We investigated the diffusion behaviour of the two simulated systems by calculating the mean square displacement of the water molecules. The displacement along the columnar axis, i.e. the z-axis, was calculated separately from the displacement in the plane perpendicular to the columnar axis, i.e. the xy-plane. These calculations were performed using the utility program g_msd in the GROMACS software package. The log–log plots of the mean square displacement as a function of time are given in Fig. 5.

Fig. 5 The mean square displacements of water versus time (a) in the xy-plane and (b) in the z direction for 14% (green line) and 22% (red line) systems.

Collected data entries
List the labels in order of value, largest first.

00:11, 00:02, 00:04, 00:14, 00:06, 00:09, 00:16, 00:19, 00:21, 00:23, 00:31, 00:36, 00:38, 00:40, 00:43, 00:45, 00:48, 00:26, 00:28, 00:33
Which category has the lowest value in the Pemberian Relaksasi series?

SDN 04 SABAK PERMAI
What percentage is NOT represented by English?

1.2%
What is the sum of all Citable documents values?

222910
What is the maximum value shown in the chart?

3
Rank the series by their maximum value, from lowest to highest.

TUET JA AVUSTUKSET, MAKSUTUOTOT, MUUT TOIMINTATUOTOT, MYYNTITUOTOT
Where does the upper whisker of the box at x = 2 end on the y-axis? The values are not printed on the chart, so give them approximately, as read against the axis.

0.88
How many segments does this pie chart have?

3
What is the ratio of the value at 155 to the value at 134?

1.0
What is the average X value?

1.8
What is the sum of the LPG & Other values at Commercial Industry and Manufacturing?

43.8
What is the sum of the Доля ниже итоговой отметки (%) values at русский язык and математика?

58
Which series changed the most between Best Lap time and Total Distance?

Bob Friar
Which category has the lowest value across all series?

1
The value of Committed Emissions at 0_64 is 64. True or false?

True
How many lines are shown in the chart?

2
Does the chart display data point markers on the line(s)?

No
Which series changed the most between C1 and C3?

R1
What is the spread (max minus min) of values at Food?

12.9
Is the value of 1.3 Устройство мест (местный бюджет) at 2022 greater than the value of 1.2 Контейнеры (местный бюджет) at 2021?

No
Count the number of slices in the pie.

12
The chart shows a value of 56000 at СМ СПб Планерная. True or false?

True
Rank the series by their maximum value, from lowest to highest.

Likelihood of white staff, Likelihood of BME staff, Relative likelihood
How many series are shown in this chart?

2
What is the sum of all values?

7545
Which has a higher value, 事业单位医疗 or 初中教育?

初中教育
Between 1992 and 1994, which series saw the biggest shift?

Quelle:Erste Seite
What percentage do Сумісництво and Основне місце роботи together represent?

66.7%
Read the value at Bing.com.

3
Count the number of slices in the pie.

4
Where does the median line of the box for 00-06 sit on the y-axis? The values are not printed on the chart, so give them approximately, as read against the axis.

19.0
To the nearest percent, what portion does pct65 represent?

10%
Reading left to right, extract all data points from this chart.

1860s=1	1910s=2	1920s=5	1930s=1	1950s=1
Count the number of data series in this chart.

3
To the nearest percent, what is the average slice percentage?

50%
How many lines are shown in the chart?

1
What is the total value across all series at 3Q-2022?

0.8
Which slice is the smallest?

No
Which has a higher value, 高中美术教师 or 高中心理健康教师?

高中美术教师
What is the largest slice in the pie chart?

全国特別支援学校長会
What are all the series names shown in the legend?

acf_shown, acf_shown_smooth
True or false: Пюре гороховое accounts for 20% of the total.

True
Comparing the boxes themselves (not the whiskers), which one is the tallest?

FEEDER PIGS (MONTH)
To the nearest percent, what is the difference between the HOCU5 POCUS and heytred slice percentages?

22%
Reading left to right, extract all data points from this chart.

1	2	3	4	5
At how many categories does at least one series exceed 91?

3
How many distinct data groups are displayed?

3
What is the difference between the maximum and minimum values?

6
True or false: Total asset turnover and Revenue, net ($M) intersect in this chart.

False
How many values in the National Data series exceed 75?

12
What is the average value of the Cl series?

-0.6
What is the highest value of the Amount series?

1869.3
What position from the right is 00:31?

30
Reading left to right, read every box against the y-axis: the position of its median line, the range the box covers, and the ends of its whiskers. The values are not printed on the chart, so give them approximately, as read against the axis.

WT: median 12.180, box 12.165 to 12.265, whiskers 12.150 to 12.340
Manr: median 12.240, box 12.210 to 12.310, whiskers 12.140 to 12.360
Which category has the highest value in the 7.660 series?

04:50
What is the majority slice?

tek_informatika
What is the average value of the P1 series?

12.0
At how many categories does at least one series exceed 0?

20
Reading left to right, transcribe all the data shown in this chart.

> **Goal of the exercise**: In the passage about water diffusion, which utility program was used to calculate the mean square displacements? Rely only on the passage about water diffusion.

> **Solution to the exercise**: g_msd, from the GROMACS software package.